In a Georgia College Town, Cameras Offer Better Picture of Game Crowds

Sept. 19, 2005
Networked surveillance cameras record antics of revelers in Georgia college football town

ATHENS, Ga. (AP) - A shoulder-to-shoulder crowd of revelers spilled outside the bars in downtown Athens and into the streets last weekend after the Georgia Bulldogs eked out a victory over rival South Carolina. A block away, an anxious crowd testily waited their turn to enter a packed strip club.

Through it all, the tens of thousands who crammed the city were constantly watched by an eye in the sky.

Well, 15 eyes to be exact.

Amid the partying, a newly installed network of 15 cameras constantly transmitted images from downtown Athens to a control center where dispatchers describe for officers what they can't see themselves on the ground.

The $130,000 surveillance system faced its greatest test yet last weekend after tens of thousands of fans flooded the streets and sidewalks of the college town after the key football matchup.

Officers hope the system will come in handy for the crush of visitors that arrive each home game, including the Saturday game against the University of Louisiana at Monroe.

Police say the system has so far worked. Officers arrested 48 post-game revelers and issued 313 citations, mostly for alcohol-related violations, but none for major crimes.

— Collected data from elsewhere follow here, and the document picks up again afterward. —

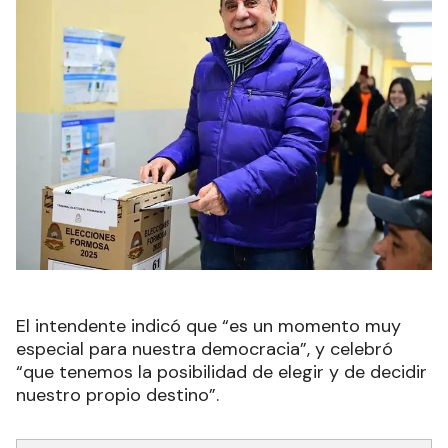
El intendente indicó que “es un momento muy
especial para nuestra democracia”, y celebró
“que tenemos la posibilidad de elegir y de decidir
nuestro propio destino”.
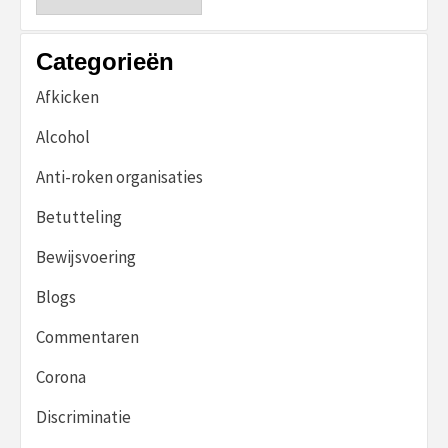
Categorieën
Afkicken
Alcohol
Anti-roken organisaties
Betutteling
Bewijsvoering
Blogs
Commentaren
Corona
Discriminatie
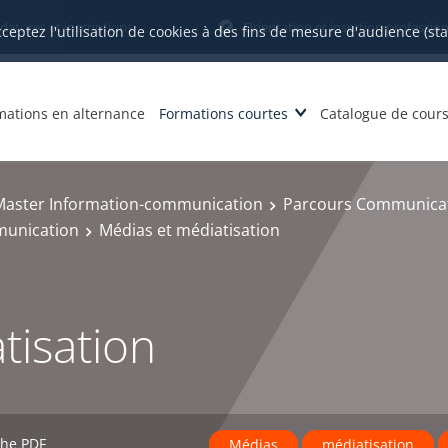
datures et inscriptions
Orientation et insertion profession
cceptez l'utilisation de cookies à des fins de mesure d'audience (st
mations en alternance
Formations courtes
Catalogue de cour
Master Information-communication
Parcours Communicati
mmunication
Médias et médiatisation
tisation
che PDF
Médias
médiatisation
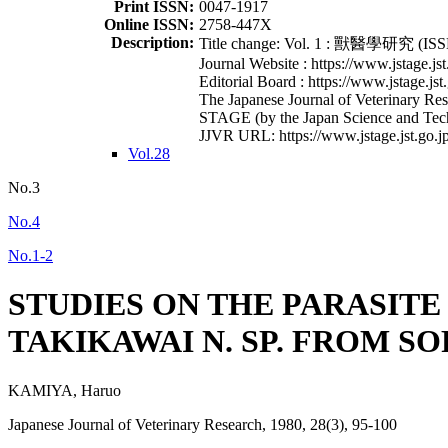
Print ISSN:
0047-1917
Online ISSN:
2758-447X
Description:
Title change: Vol. 1 : 獸醫學研究 (ISSN
Journal Website : https://www.jstage.jst
Editorial Board : https://www.jstage.jst
The Japanese Journal of Veterinary Rese
STAGE (by the Japan Science and Tec
JJVR URL: https://www.jstage.jst.go.jp
Vol.28
No.3
No.4
No.1-2
STUDIES ON THE PARASITE
TAKIKAWAI N. SP. FROM S
KAMIYA, Haruo
Japanese Journal of Veterinary Research, 1980, 28(3), 95-100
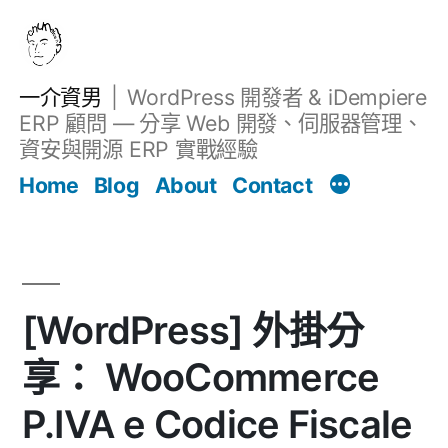
跳
至
主
一介資男
WordPress 開發者 & iDempiere
要
ERP 顧問 — 分享 Web 開發、伺服器管理、
內
資安與開源 ERP 實戰經驗
Filter
容
文章
Home
Blog
About
Contact
[WordPress] 外掛分
享： WooCommerce
P.IVA e Codice Fiscale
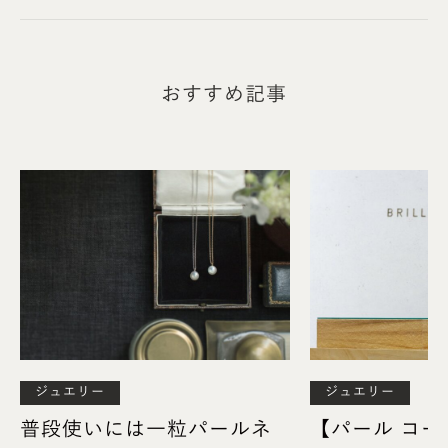
イニシャル＋記念日の日付
おすすめ記事
結婚指輪の刻印として、最も人気のパターンです。先
ほどご紹介した「お互いのイニシャル」と「二人だけ
の記念日の日付」の例を組み合わせると、文面が出
来上がります。
スペースが限られた婚約指輪にもイニシャルと記念
日を刻印したいという場合は
＜イニシャル＞＆＜イニシャル＞’23（半角6文字）
ジュエリー
ジュエリー
普段使いには一粒パールネ
【パール コ
のように日付を省略すれば、希望を叶えることができ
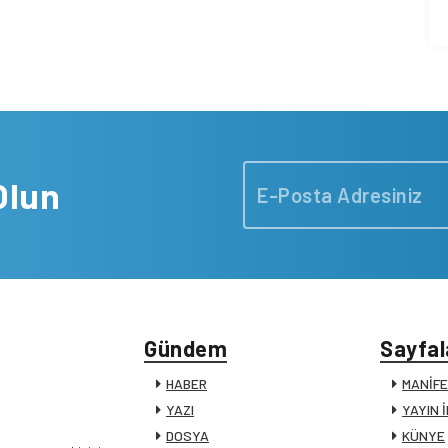
Olun
Gündem
Sayfal
HABER
MANİF
YAZI
YAYIN 
DOSYA
KÜNYE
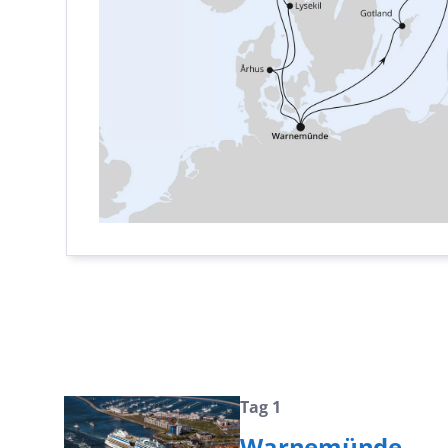
Tag 1
Warnemünde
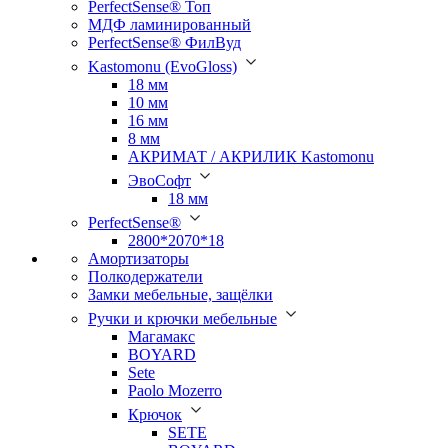
PerfectSense® Топ
МДФ ламинированный
PerfectSense® ФилВуд
Kastomonu (EvoGloss)
18 мм
10 мм
16 мм
8 мм
АКРИМАТ / АКРИЛИК Kastomonu
ЭвоСофт
18 мм
PerfectSense®
2800*2070*18
Амортизаторы
Полкодержатели
Замки мебельные, защёлки
Ручки и крючки мебельные
Магамакс
BOYARD
Sete
Paolo Mozerro
Крючок
SETE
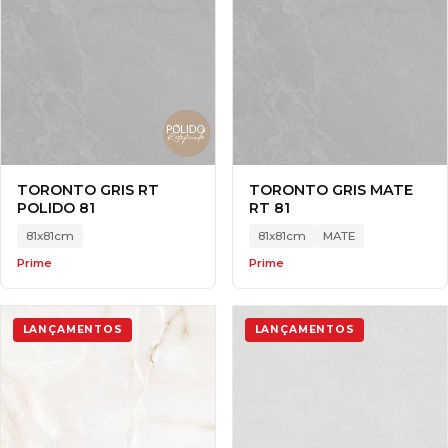
TORONTO GRIS RT
TORONTO GRIS MATE
POLIDO 81
RT 81
81x81cm
81x81cm
MATE
Prime
Prime
LANÇAMENTOS
LANÇAMENTOS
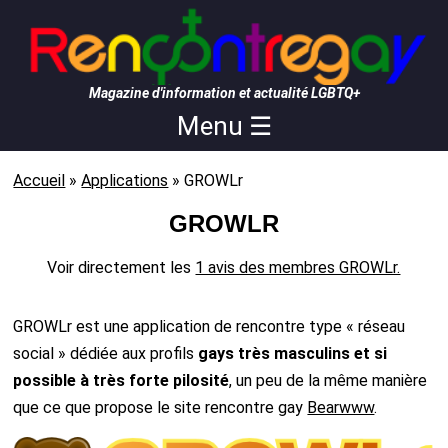
Magazine d'information et actualité LGBTQ+
Menu ☰
Accueil
»
Applications
»
GROWLr
GROWLR
Voir directement les
1 avis des membres GROWLr.
GROWLr est une application de rencontre type « réseau
social » dédiée aux profils
gays très masculins et si
possible à très forte pilosité
, un peu de la même manière
que ce que propose le site rencontre gay
Bearwww
.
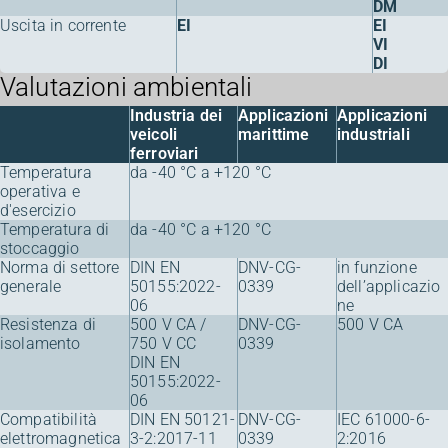
DM
Uscita in corrente
EI
EI
VI
DI
Valutazioni ambientali
Industria dei
Applicazioni
Applicazioni
veicoli
marittime
industriali
ferroviari
Temperatura
da -40 °C a +120 °C
operativa e
d'esercizio
Temperatura di
da -40 °C a +120 °C
stoccaggio
Norma di settore
DIN EN
DNV-CG-
in funzione
generale
50155:2022-
0339
dell’applicazio
06
ne
Resistenza di
500 V CA /
DNV-CG-
500 V CA
isolamento
750 V CC
0339
DIN EN
50155:2022-
06
Compatibilità
DIN EN 50121-
DNV-CG-
IEC 61000-6-
elettromagnetica
3-2:2017-11
0339
2:2016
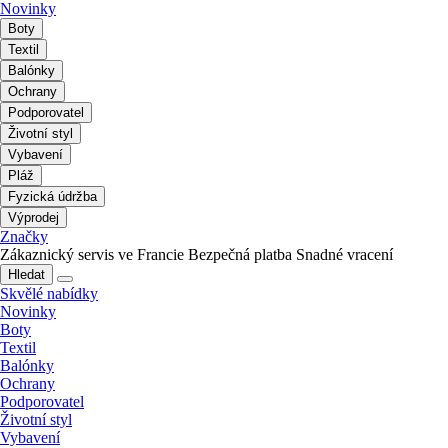
Novinky
Boty
Textil
Balónky
Ochrany
Podporovatel
Životní styl
Vybavení
Pláž
Fyzická údržba
Výprodej
Značky
Zákaznický servis ve Francie
Bezpečná platba
Snadné vracení
Hledat
Skvělé nabídky
Novinky
Boty
Textil
Balónky
Ochrany
Podporovatel
Životní styl
Vybavení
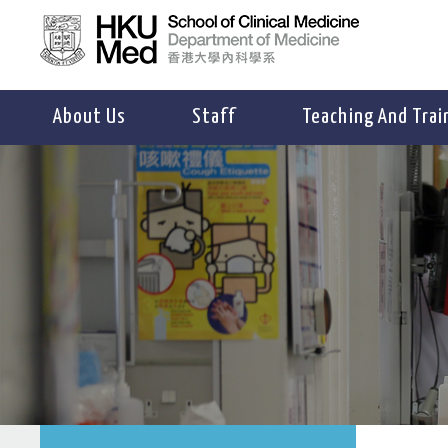
About Us
Staff
Teaching And Trai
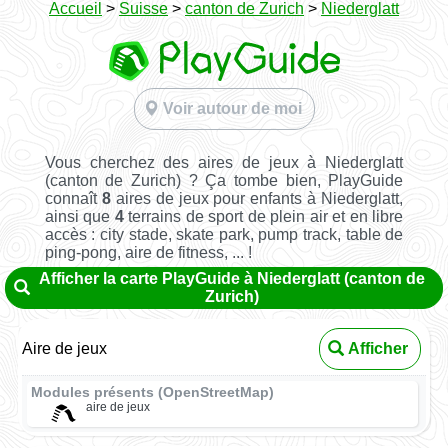
Accueil
>
Suisse
>
canton de Zurich
>
Niederglatt
Voir autour de moi
Vous cherchez des aires de jeux à Niederglatt
(canton de Zurich) ? Ça tombe bien, PlayGuide
connaît
8
aires de jeux pour enfants à Niederglatt,
ainsi que
4
terrains de sport de plein air et en libre
accès : city stade, skate park, pump track, table de
ping-pong, aire de fitness, ... !
Afficher la carte PlayGuide à Niederglatt (canton de
Zurich)
Aire de jeux
Afficher
Modules présents (OpenStreetMap)
aire de jeux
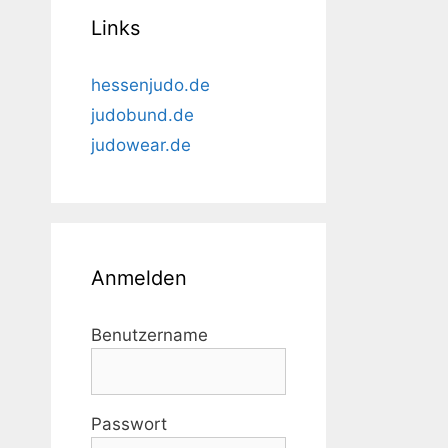
Links
hessenjudo.de
judobund.de
judowear.de
Anmelden
Benutzername
Passwort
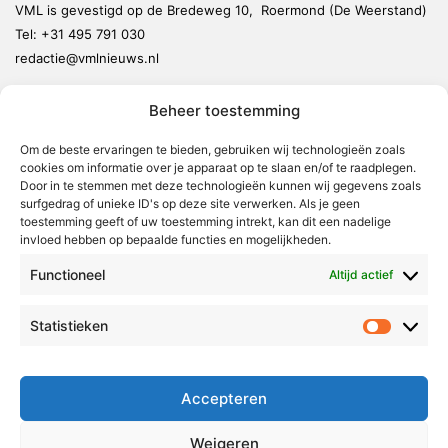
VML is gevestigd op de Bredeweg 10, Roermond (De Weerstand)
Tel:
+31 495 791 030
redactie@vmlnieuws.nl
Beheer toestemming
Weert
Nederweert
Om de beste ervaringen te bieden, gebruiken wij technologieën zoals
cookies om informatie over je apparaat op te slaan en/of te raadplegen.
Leudal
Door in te stemmen met deze technologieën kunnen wij gegevens zoals
Maasgouw
surfgedrag of unieke ID's op deze site verwerken. Als je geen
toestemming geeft of uw toestemming intrekt, kan dit een nadelige
Echt-Susteren
invloed hebben op bepaalde functies en mogelijkheden.
Roerdalen
Functioneel
Altijd actief
Roermond
Statistieken
Statistie
Over Voor Midden-Limburg
Radio & TV
Accepteren
Redactie
Ambities
Weigeren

"The goal for it is to deter crime and provide an extra set of eyes for police officers in an environment where there's as much as could be going on," said Mayor Heidi Davison.

The cameras are placed strategically at downtown hot spots and are monitored by the police 911 dispatch center. The system was approved by county commissioners a year after a teen was shot to death outside a downtown nightclub after a Georgia home game.

The police keep contact with officials at the control center, who scan the bank of cameras for anything out of the normal.

"We're looking for things that need attention for law enforcement, like a fight about to happen or an unruly crowd," said police Capt. Mike Shockley, "but a lot of it is just trying to determine what the crowds are like."